Data in combined_data_1.txt looks like this: 

1:
1488844,3,2005-09-06
822109,5,2005-05-13
885013,4,2005-10-19
30878,4,2005-12-26


Data in movie_titles.csv looks like this: 

1,2003,Dinosaur Planet
2,2004,Isle of Man TT 2004 Review
3,1997,Character
4,1994,Paula Abdul's Get Up & Dance
5,2004,The Rise and Fall of ECW


In [18]:
f = open("movie_titles.csv", encoding ="cp1252")
data_lines = open("combined_data_1.txt", "r").readlines()

## Problem 3

Let’s review combined_data_*.txt.

a) How many total records of movie ratings are there in the entire dataset (over all of combined_data_*.txt)?

b) How many total unique users are there in the entire dataset (over all of combined_data_*.txt)?

c) What is the range of years that this data is valid over?

In [26]:
import pandas as pd
from glob import glob

def analyze_movie_ratings(files_pattern):
    # Step 1: Get a list of all file paths matching the pattern
    file_paths = glob(files_pattern)

    # Initialize variables for counting records and unique users
    total_records = 0
    unique_users = set()
    years = []

    # Iterate through each file
    for file_path in file_paths:
        # Step 2: Read the file into a list of lines
        with open(file_path, 'r') as file:
            lines = file.readlines()

        # Initialize variables for movie_id and data
        movie_id = None
        data = []

        # Step 3: Iterate through each line
        for line in lines:
            if line.endswith(":\n"):
                # Save the previous movie's data
                if movie_id is not None:
                    df = pd.DataFrame(data, columns=['CustomerID', 'Rating', 'Date'])
                    total_records += len(df)
                    unique_users.update(df['CustomerID'].unique())
                    years.extend(pd.to_datetime(df['Date']).dt.year.tolist())

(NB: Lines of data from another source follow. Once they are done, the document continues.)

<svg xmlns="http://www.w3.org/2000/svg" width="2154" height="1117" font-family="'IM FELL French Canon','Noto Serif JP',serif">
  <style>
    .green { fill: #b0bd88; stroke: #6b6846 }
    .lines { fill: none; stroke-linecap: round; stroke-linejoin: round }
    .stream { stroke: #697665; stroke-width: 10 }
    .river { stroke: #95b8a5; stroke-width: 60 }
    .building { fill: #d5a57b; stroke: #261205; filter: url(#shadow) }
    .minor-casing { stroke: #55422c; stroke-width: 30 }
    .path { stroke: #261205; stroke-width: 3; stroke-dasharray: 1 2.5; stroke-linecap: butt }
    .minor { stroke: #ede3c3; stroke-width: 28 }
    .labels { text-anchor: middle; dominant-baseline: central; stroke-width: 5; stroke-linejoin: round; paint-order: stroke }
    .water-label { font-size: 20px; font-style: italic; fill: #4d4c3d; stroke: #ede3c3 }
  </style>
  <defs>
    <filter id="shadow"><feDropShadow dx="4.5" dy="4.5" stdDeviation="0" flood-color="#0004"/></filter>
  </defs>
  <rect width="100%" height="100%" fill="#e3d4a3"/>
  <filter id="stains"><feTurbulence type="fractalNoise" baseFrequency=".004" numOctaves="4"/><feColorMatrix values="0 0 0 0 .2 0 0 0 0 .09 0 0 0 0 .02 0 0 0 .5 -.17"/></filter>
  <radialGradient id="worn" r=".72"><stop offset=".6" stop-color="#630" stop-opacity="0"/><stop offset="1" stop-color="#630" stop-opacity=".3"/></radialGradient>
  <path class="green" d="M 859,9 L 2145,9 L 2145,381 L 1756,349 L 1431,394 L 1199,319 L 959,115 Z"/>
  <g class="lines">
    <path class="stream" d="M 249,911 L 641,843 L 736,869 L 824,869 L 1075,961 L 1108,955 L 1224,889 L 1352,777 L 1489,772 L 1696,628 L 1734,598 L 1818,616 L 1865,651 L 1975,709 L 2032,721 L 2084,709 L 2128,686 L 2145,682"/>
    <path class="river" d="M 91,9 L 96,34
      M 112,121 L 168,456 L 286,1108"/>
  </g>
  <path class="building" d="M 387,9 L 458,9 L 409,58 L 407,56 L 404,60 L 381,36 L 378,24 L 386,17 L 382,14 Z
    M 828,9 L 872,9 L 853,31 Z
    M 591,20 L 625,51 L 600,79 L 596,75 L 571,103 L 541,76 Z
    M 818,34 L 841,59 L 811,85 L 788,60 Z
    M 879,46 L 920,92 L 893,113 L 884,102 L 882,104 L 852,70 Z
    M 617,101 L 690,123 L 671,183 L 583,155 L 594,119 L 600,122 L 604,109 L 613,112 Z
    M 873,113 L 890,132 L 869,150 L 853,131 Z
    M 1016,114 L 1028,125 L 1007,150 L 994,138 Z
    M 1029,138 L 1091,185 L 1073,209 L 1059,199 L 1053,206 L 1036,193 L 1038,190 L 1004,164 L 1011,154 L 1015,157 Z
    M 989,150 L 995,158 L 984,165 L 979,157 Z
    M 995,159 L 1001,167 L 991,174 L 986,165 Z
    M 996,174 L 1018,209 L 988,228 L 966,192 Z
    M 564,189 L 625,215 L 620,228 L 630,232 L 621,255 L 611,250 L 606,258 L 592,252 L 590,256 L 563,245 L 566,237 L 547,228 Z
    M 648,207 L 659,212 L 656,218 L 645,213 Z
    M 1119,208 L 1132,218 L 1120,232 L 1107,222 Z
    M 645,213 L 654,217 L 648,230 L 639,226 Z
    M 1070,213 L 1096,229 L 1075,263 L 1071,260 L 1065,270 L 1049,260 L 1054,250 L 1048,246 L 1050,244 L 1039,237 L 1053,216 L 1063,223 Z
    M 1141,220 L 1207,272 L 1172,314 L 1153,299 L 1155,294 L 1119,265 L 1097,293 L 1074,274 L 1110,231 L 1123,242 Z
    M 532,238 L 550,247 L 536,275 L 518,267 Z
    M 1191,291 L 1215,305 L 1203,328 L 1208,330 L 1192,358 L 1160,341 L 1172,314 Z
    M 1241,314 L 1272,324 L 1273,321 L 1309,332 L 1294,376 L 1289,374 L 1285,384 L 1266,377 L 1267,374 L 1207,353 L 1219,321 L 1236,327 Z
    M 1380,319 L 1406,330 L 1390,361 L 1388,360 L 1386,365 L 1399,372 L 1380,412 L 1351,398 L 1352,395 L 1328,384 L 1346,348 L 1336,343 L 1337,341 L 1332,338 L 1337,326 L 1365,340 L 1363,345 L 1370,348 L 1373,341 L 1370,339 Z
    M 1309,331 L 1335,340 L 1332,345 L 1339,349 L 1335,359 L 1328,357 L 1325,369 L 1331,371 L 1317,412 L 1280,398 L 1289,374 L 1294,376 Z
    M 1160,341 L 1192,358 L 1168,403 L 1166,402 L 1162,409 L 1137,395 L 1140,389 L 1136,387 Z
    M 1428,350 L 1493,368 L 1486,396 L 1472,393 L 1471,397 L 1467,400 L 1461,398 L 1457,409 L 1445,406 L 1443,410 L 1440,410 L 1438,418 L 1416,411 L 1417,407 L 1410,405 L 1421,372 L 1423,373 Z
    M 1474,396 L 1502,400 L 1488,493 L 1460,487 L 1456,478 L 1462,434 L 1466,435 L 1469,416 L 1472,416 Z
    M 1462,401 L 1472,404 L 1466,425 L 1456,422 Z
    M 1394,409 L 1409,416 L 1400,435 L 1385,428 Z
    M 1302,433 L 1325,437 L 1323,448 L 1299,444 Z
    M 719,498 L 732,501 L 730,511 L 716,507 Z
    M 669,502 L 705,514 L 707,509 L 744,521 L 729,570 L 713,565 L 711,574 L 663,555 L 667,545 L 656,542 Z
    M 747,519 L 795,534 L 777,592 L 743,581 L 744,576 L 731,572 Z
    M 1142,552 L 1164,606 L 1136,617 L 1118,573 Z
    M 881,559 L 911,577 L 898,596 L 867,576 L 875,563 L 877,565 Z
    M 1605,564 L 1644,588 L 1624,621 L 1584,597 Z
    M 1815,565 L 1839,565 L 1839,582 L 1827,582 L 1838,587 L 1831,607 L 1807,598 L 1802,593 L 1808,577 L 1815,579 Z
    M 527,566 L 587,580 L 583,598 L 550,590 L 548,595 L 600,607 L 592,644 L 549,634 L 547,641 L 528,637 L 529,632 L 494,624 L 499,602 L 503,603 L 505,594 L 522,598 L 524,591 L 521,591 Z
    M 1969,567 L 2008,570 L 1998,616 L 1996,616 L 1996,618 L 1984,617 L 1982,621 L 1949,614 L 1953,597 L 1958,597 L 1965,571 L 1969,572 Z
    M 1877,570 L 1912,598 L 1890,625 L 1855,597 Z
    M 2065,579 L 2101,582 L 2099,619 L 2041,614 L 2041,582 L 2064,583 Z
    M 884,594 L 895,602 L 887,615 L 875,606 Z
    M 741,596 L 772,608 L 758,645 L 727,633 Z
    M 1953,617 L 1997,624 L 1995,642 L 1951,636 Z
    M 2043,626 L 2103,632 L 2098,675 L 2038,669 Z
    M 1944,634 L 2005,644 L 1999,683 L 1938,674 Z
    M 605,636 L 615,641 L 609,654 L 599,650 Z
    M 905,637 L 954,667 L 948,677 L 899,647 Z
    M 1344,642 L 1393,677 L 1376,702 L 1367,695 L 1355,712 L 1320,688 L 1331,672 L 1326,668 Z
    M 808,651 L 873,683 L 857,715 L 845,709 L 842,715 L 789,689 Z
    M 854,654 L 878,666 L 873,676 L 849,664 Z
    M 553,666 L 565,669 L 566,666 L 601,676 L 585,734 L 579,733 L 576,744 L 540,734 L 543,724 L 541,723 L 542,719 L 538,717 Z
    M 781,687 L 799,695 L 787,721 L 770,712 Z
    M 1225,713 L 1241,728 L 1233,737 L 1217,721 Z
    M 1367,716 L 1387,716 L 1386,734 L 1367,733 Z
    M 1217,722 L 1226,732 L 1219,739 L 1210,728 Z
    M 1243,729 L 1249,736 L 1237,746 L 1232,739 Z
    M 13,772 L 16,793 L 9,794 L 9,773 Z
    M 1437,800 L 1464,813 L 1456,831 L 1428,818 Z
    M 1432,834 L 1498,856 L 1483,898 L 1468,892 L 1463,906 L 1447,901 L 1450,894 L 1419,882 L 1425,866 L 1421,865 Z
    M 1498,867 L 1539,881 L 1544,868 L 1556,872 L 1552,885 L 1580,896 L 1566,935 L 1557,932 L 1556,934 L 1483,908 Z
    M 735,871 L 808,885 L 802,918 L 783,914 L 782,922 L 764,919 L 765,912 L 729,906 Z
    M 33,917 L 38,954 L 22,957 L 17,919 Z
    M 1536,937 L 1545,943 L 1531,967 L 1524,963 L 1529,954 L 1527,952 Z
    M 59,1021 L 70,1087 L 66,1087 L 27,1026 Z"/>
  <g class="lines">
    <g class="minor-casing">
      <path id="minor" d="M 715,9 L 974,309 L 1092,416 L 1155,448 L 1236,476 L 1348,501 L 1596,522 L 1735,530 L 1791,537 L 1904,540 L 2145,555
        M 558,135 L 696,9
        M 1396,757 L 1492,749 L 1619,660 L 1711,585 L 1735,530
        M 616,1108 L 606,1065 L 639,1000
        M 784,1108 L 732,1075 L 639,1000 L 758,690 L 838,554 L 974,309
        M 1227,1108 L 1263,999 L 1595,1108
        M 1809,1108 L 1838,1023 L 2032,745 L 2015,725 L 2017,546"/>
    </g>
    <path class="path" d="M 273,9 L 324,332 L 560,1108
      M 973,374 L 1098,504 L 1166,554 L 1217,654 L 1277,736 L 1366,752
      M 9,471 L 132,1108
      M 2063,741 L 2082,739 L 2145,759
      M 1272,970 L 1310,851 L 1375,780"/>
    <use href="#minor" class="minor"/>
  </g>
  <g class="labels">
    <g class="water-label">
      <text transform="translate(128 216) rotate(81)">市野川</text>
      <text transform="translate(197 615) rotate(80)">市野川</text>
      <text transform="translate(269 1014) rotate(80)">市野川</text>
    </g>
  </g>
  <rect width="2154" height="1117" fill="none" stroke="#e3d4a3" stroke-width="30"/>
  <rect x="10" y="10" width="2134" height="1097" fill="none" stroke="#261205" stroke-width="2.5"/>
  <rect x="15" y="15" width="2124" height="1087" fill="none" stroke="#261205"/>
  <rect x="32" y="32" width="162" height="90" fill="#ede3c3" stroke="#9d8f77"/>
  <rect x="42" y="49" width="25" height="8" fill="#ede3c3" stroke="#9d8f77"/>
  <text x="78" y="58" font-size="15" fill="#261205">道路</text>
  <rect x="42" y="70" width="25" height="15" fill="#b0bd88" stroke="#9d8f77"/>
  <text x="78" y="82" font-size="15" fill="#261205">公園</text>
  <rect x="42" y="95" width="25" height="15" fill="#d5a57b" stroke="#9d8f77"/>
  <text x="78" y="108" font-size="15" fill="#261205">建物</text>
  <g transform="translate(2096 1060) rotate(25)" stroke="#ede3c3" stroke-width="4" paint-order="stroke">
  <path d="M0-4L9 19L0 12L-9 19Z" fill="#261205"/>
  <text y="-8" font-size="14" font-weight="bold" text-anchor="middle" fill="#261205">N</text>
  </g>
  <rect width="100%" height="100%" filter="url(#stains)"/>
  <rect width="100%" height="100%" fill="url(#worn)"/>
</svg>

                # Start a new movie
                movie_id = int(line.rstrip(":\n"))
                data = []
            else:
                # Collect rating data
                parts = line.strip().split(',')
                data.append(parts)

        # Process the last movie in the file
        if movie_id is not None:
            df = pd.DataFrame(data, columns=['CustomerID', 'Rating', 'Date'])
            total_records += len(df)
            unique_users.update(df['CustomerID'].unique())
            years.extend(pd.to_datetime(df['Date']).dt.year.tolist())

    # Step 4: Get the range of years
    min_year = min(years)
    max_year = max(years)

    # Return results
    return total_records, len(unique_users), (min_year, max_year)

In [27]:
# Example usage:
files_pattern = 'combined_data_*.txt'
total_records, unique_users, years_range = analyze_movie_ratings(files_pattern)

print(f'a) Total records of movie ratings: {total_records}')
print(f'b) Total unique users: {unique_users}')
print(f'c) Range of years: {years_range}')

a) Total records of movie ratings: 100480507
b) Total unique users: 480189
c) Range of years: (1999, 2005)


## Problem 4

Let’s review movie_titles.csv.

a) How many movies with unique names are there? That is to say, count the distinct names of the movies.

b) How many movie names refer to four different movies?

## Problem 5

Let’s review both.

a) How many users rated exactly 200 movies?

b) Of these users, take the lowest user ID and print out the names of the movies that this person liked the most (all 5 star ratings).